Nonetheless, despite her interests in women's issues and social reform within the nation, she was also intrigued by science, particularly the study of mosses and ferns. Due to her interests in both science and improving women's social status, she challenged Charles Darwin's theory regarding the biological inferiority of women. Consequently, Kennard is best known for her correspondence with Darwin himself in regards to his belief that women are biologically inferior to men, which she wholeheartedly disagreed with.

The theory that Kennard questioned was found within Darwin's On the Origin of Species, which emphasized that women are in fact inferior to men. Kennard became uneasy after she heard a woman use Darwin's Origin of Species theory regarding women's inferiority as evidence that women are scientifically inferior to their male counterparts. As a result, this incident motivated Kennard to personally write Darwin in 1881 declaring that this was inaccurate as she attested that women are not scientifically inferior to men. Kennard's goal was to receive clarification from Darwin as she did not think this theory held any truth.

In response, Darwin wrote back to Kennard, referencing his work Descent of Man as he stated, “I certainly think that women though generally superior to men [in] moral qualities are inferior intellectually.” Darwin noted that the only way to solve this inferiority and for the sexes to be considered equal was for women to become “breadwinners," or to assume economic responsibility and make their own money through work. However, Darwin continued by emphasizing that if women became “breadwinners” this would negatively harm the domestic, household sphere where he felt women belonged by resulting in the neglect of children and other household duties. This is illustrated in his letter to Kennard claiming, “To do this, as I believe, women must become as regular ‘bread-winners’ as are men; and we may suspect that the easy education of our children, not to mention the happiness of our homes, would in this case greatly suffer.”

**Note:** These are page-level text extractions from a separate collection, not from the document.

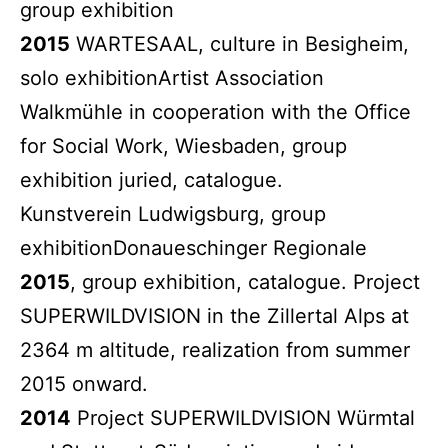
group exhibition
2015
WARTESAAL, culture in Besigheim,
solo exhibitionArtist Association
Walkmühle in cooperation with the Office
for Social Work, Wiesbaden, group
exhibition juried, catalogue.
Kunstverein Ludwigsburg, group
exhibitionDonaueschinger Regionale
2015
, group exhibition, catalogue. Project
SUPERWILDVISION in the Zillertal Alps at
2364 m altitude, realization from summer
2015 onward.
2014
Project SUPERWILDVISION Würmtal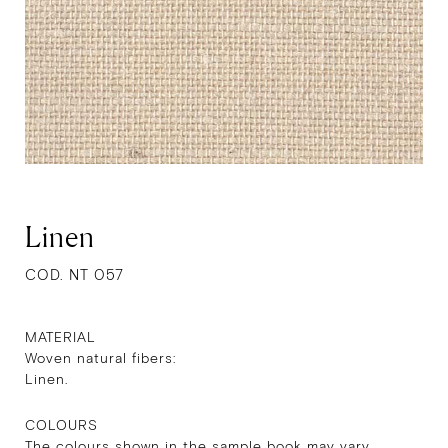
Linen
COD. NT 057
MATERIAL
Woven natural fibers:
Linen.
COLOURS
The colours shown in the sample book may vary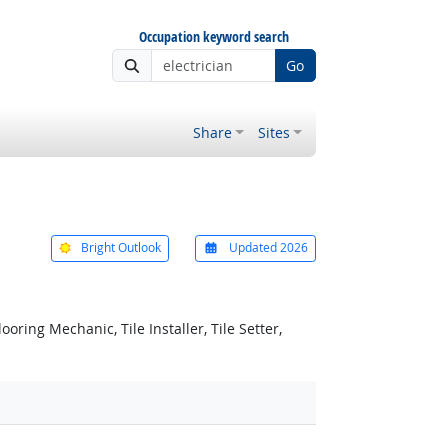
Occupation keyword search
Go
Share
Sites
Bright Outlook
Updated 2026
ooring Mechanic, Tile Installer, Tile Setter,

Ultimately, Darwin’s response infuriated Kennard and she wrote him back on January 28, 1882, arguing that women were certainly “breadwinners” and were not inferior to men. She continued by writing that women were simply not given the same opportunities that men were, including environmental and educational opportunities. Kennard maintained that women were capable of being just as intellectual as men, yet the lack of opportunities afforded to women in society negatively impacted their level of intellect. She argued this was primarily because the scarcity of opportunities did not allow women to foster and develop their intellect, unlike men who were given extensive opportunities, especially in terms of education.

Furthermore, Kennard expressed to Darwin in their correspondence that women were crucial to society because they worked equally as hard as their male counterparts. She went on to state that the major difference between the two sexes was the type of work men and women did; essentially, the work that was considered socially acceptable for women to carry out was the work they allowed to partake in such as the tasks of homemaking and child-rearing. Consequently, Kennard wrote, “Let the ‘environment’ of women be similar to that of men and with his opportunities, before she be fairly judged, intellectually his inferior, please.” In other words, Kennard believed that if women were given the same opportunities as men, the inequalities that women faced in society, like the notion that women were subordinate to men intellectually, would dissipate.

==Works==
- Miss Dorothea L. Dix and her Life-Work, 1888.
- "Progress in the Employment of Police Matrons," The Trenton Times (1892), pp 6.
- "The Bradstreet Writings," The Governor Thomas Dudley Family Association, Fourth Annual Meeting and Fifth Reunion (1896), pp. 29–36.